Find every line below that contains the word "treatments" and copy it out.

ENTRIES SHOWN —
=-=-=
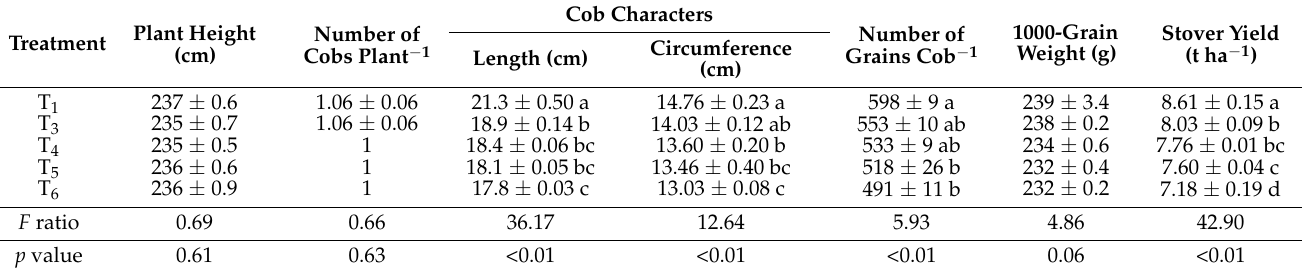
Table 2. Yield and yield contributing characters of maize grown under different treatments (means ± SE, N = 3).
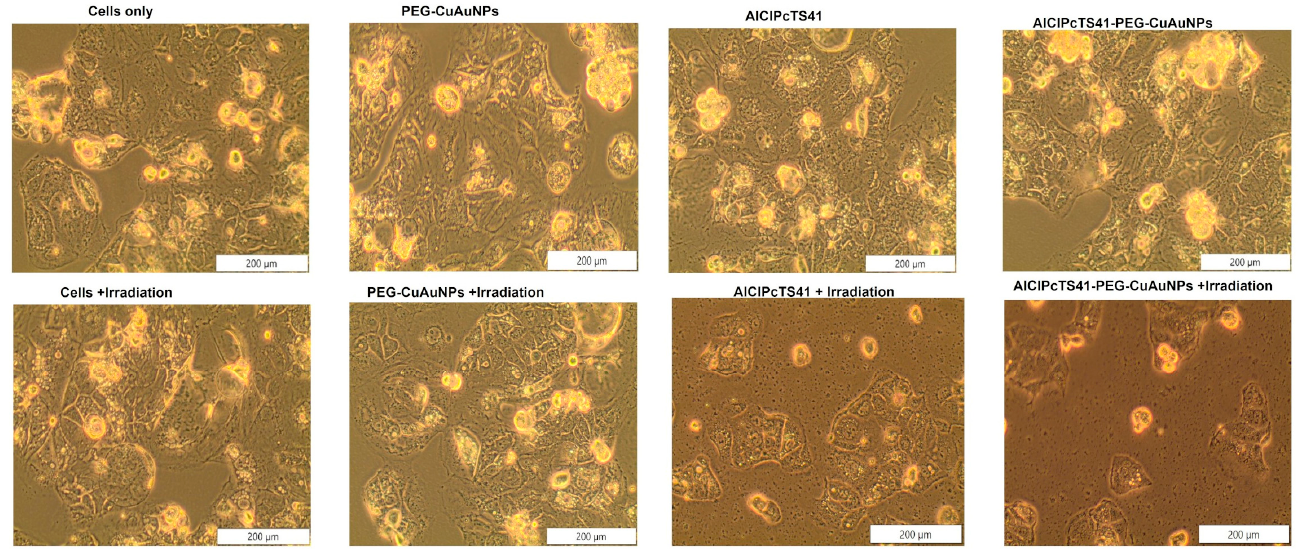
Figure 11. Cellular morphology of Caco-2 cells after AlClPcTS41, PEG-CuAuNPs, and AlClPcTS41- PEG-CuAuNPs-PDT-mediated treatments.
=-=-=
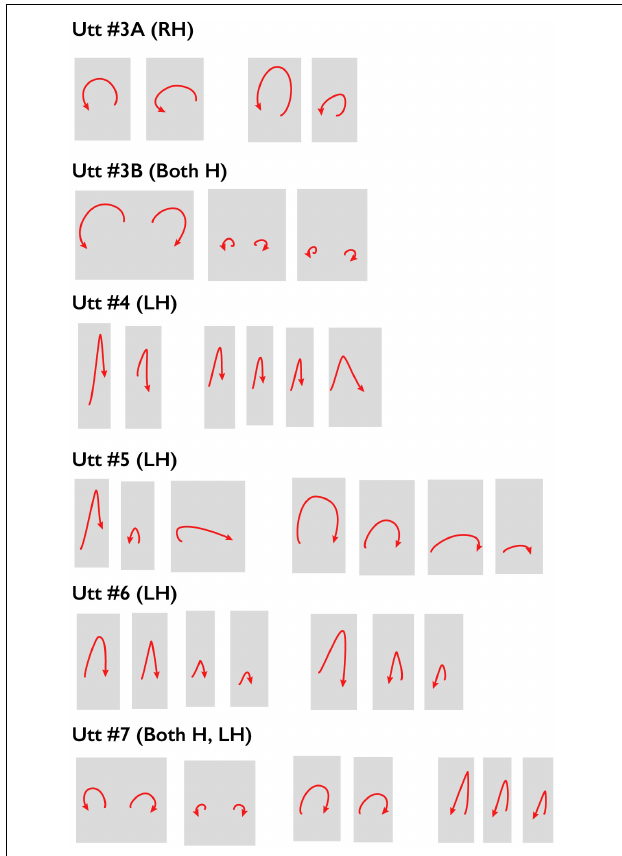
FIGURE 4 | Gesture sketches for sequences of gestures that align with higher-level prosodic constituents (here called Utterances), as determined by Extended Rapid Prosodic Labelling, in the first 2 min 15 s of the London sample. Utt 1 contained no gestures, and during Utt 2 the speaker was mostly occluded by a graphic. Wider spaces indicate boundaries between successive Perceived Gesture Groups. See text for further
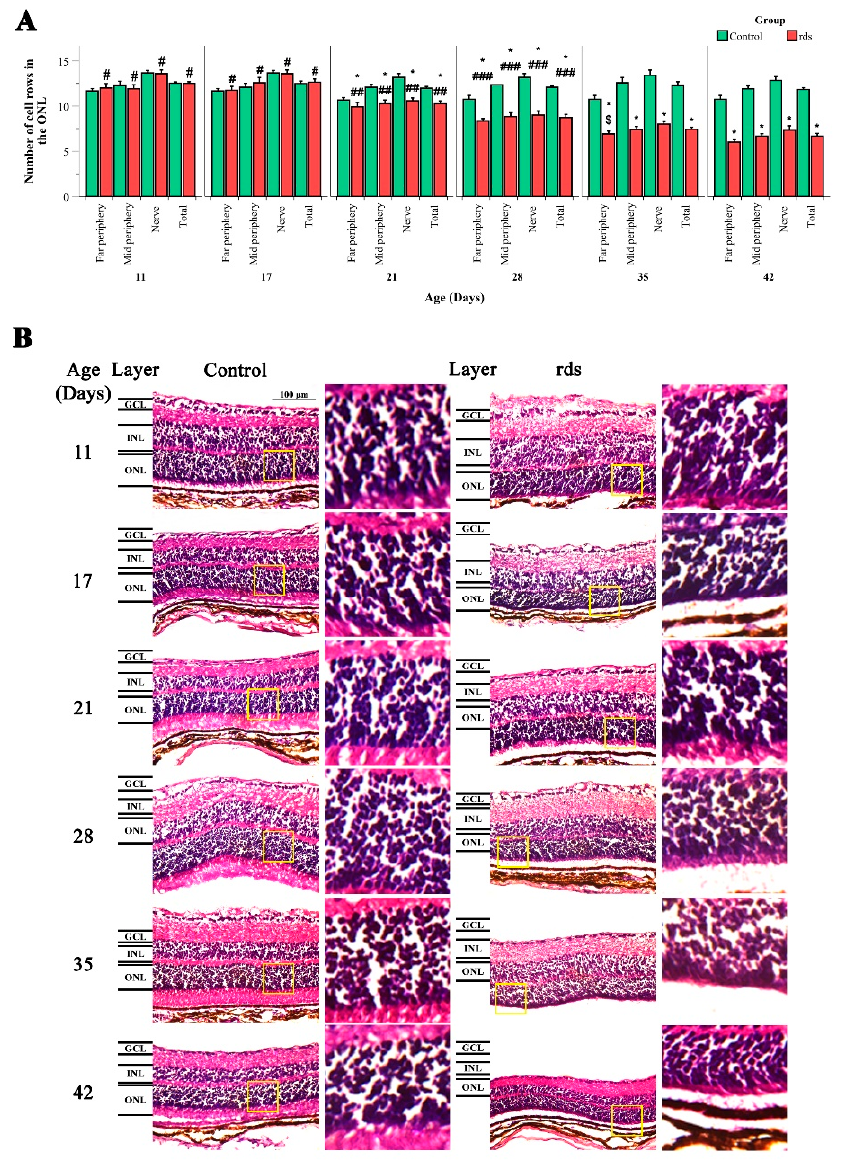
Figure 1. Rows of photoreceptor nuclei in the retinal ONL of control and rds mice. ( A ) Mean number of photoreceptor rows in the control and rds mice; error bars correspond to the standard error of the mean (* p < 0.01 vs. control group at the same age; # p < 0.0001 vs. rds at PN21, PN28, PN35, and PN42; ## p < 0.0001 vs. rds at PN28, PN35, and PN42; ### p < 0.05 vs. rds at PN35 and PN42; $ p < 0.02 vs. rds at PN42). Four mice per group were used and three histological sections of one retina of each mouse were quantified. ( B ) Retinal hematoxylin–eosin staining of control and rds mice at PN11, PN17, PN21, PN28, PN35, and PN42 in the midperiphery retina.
=-=-=
RESPONSE AREA —
Table 2. Yield and yield contributing characters of maize grown under different treatments (means ± SE, N = 3).
Figure 11. Cellular morphology of Caco-2 cells after AlClPcTS41, PEG-CuAuNPs, and AlClPcTS41- PEG-CuAuNPs-PDT-mediated treatments.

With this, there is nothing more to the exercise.